That is not aspirational. That is materialistic. You are saying that you don't want to be judged by what you own. That is fair. No one does. You may not know this but women also get measured by their possessions. My friend shows me online posts that say things like, "Must be fit, slim, in great health, financially comfortable and independent, and able to pay own way", or " Looking for attractive, fit woman who likes to cook and looks good doing it. Must be at a good financial place in life. Having own car is a must". Women feel pressured to stay looking like they are in their 20s, and if any health problems develop it is game over. Now they have to prove that they won't in any way be a burden.
There are many men out searching for women with their own houses and good pensions. The saying is that the 50+ male crowd are often looking for a "nurse or a purse". Women also have to watch for romance scammers.
I think everyone just wants to be loved for themselves. It is scary for everyone. Yes there are selfish people of both sexes out there, but there are also beautiful hearts that love the Lord, care about others, and are sincere. I believe that we need to lift each other up and abandon the battle of the sexes. We are His and need to treat each other with respect. Bless you.
I agree with you 100%! I run across this all the time even on 'Christian' dating sites.
I state in my profile that I am seeking a woman that has the same attraction to me as I have for her.
What I am attracted to is this: not too skinny but not obviously overweight either. I want a woman who is between 5'5" to 6'1" tall due to the fact that I am 6'1" tall. Her age can be any age up to 69 (I'm almost 60 myself) but I have to draw the line at a woman who still wants to have children because I'm fixed. So realistically, a woman in her 40's would be more appealing to me. I also do not have an ethnic preference, so women who are of Caribbean descent, Latinos, black, American Indian, and taller Asian women can appeal to who I find attractive. First and foremost above all else is that they have a personal relationship with God through Jesus Christ, His Son.
When I am on non Christian sites such as Plenty Of Fish, what I keep running across on there are women who say that they want a 'God fearing man.' I ask them to define that term as I have found that a man who is not a strong believer as I am is not what they are looking for. Being 'unequally yoked' also applies to Christian believers. My ex-wife was Mennonite and towards the end of our marriage I discovered that she held different views and beliefs about scripture than what she had told me when we decided to me married. Those differences became points of contention with her. (See what proverbs says about living with a contentious woman.)

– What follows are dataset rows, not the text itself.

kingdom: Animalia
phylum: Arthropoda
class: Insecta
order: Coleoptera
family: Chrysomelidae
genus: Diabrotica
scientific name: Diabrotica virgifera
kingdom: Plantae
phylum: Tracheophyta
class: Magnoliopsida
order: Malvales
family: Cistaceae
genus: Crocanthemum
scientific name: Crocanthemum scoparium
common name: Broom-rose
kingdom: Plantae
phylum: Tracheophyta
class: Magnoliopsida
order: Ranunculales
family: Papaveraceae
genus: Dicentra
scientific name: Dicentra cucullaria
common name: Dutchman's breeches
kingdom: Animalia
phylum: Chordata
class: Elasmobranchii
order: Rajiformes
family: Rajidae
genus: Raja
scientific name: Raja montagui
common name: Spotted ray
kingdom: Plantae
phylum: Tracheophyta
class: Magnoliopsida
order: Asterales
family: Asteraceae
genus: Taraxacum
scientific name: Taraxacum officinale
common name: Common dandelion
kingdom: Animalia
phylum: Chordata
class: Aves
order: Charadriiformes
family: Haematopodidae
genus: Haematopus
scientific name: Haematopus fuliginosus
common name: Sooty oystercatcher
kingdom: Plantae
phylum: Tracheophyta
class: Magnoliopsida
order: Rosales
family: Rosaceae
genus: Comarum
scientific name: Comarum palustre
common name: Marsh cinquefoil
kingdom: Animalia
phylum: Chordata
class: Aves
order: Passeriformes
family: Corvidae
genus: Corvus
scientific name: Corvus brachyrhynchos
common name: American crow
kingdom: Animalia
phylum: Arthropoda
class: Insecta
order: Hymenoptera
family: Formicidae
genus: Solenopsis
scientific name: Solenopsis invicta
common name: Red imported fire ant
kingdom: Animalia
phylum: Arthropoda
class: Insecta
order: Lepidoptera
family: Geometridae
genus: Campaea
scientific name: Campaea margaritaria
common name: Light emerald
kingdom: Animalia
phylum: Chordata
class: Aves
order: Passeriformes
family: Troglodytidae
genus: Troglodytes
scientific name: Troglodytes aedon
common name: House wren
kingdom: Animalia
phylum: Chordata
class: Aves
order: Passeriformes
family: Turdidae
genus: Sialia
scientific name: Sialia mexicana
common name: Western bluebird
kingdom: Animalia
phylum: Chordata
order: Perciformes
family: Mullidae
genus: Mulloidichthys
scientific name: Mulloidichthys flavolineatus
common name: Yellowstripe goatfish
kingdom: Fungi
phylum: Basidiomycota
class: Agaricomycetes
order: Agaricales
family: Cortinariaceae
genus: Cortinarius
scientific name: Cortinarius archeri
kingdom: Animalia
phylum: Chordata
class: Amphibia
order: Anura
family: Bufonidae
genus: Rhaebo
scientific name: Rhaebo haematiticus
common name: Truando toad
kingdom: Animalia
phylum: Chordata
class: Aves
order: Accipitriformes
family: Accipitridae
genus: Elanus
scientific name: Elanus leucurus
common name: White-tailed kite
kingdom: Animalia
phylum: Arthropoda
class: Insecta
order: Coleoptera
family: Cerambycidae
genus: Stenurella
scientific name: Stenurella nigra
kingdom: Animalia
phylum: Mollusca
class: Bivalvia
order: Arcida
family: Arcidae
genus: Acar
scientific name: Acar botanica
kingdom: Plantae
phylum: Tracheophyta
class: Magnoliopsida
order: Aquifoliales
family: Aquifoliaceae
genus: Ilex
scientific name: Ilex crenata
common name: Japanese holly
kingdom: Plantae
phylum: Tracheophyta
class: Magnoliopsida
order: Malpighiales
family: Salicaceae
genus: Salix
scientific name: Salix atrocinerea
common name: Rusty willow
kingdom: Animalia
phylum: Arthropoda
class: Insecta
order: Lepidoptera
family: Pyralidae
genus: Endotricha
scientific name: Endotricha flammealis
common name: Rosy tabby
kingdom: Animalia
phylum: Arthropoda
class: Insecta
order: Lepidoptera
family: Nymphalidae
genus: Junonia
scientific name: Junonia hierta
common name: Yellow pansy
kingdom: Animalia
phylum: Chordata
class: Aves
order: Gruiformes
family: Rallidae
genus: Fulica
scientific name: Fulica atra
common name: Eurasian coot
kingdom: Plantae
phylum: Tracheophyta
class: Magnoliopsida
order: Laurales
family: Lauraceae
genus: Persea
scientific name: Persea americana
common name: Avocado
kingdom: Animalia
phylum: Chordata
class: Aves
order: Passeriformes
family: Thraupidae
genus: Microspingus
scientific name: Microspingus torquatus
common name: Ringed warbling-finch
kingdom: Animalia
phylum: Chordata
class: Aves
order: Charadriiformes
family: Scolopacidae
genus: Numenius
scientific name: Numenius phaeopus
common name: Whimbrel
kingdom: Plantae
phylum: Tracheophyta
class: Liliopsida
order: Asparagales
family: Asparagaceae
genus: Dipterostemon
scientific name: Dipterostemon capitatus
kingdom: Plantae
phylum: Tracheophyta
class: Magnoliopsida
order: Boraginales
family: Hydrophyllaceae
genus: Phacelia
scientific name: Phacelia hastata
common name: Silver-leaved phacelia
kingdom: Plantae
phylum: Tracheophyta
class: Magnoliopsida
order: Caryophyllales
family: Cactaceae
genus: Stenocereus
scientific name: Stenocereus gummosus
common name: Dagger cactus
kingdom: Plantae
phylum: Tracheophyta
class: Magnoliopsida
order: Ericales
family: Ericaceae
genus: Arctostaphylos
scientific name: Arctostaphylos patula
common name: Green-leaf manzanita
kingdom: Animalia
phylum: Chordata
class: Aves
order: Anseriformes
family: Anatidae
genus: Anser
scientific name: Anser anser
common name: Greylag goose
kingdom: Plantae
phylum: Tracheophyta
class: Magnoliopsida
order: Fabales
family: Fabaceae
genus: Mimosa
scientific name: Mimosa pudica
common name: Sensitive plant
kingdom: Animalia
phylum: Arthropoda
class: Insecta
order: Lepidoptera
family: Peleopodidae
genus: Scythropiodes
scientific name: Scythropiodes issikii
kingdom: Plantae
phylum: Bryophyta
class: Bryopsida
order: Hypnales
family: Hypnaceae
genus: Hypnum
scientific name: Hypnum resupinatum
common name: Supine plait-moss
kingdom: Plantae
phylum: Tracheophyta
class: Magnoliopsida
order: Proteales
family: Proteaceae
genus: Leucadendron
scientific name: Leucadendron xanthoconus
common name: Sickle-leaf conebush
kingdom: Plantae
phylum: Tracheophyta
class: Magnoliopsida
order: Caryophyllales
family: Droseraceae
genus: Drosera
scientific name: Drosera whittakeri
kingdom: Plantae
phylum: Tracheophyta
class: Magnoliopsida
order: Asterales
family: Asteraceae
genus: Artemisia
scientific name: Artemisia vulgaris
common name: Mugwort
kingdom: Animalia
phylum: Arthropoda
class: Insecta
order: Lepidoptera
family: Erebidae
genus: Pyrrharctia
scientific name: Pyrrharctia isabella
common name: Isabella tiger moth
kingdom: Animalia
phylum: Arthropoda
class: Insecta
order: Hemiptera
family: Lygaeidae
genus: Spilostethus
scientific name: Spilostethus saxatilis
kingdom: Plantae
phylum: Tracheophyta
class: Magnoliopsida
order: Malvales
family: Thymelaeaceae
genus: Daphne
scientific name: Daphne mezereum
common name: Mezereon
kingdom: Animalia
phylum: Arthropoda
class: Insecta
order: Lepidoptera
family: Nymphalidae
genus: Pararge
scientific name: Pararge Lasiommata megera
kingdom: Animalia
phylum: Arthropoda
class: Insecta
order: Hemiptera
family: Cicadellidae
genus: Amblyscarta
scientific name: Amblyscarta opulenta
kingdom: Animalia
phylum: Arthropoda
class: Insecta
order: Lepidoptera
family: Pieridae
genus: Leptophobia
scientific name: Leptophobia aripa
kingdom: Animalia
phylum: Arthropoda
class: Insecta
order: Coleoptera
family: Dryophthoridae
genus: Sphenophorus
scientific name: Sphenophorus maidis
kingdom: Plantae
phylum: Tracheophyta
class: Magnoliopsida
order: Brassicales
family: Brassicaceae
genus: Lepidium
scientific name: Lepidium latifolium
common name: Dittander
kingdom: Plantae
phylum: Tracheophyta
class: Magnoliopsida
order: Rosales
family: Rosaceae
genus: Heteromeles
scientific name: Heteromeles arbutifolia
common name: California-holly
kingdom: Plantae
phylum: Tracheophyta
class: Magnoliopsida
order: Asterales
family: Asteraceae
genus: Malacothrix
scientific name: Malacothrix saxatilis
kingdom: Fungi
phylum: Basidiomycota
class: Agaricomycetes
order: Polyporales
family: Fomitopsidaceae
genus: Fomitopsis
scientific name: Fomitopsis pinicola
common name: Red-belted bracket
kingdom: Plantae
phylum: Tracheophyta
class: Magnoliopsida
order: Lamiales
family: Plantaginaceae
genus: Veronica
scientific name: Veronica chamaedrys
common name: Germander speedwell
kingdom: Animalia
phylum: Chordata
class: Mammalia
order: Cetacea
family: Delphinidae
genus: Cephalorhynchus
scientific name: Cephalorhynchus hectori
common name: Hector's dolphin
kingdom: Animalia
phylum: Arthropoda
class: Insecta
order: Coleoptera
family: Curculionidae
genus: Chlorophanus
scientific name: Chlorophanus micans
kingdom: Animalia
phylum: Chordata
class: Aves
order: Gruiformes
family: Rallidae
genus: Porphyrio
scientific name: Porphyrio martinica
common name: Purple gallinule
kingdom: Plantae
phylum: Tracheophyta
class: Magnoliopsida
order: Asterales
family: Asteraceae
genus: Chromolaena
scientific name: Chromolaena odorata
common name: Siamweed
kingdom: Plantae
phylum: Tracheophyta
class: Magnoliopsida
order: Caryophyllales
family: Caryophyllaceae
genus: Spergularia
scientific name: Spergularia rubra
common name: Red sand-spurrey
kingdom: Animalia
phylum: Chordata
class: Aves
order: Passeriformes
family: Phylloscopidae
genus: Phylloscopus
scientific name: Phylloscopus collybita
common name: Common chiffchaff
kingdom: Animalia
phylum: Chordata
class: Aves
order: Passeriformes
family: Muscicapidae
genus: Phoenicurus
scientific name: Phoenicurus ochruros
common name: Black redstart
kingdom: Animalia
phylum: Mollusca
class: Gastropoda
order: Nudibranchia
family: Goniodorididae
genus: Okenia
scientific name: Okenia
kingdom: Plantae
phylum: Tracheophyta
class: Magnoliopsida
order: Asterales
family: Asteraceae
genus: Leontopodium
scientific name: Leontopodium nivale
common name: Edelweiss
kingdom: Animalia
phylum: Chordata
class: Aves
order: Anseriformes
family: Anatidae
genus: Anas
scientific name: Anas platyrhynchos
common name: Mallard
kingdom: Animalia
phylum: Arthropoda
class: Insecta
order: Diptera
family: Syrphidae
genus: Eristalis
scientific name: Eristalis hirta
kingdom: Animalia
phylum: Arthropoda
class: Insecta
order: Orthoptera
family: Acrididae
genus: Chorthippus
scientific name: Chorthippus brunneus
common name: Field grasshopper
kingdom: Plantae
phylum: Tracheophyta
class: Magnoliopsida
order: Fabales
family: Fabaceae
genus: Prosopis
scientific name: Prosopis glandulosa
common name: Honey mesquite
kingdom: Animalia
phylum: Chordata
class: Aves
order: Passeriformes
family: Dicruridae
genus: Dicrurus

The bottom line is that both need to be spiritually compatible.
Also, material possessions are irrelevant and is especially true with the older we get because some of what we accumulate will be duplicated by what the other person has. No one should use material possessions or lack of them for the basis of whether or not you want a relationship with that person.
For years, my ex-wife harped about me having a minimum wage job when we first met (after we had been married for several years) and made the statement that if she had thought about it she would not have considered marrying me! (At the time I was a self-employed Computer Technician and charging up to $100.00 an hour for my services.)
There is only One you need to be pleasing to and that is God! Let Him have control in all things and He will bring someone to you that you will be fully compatible with!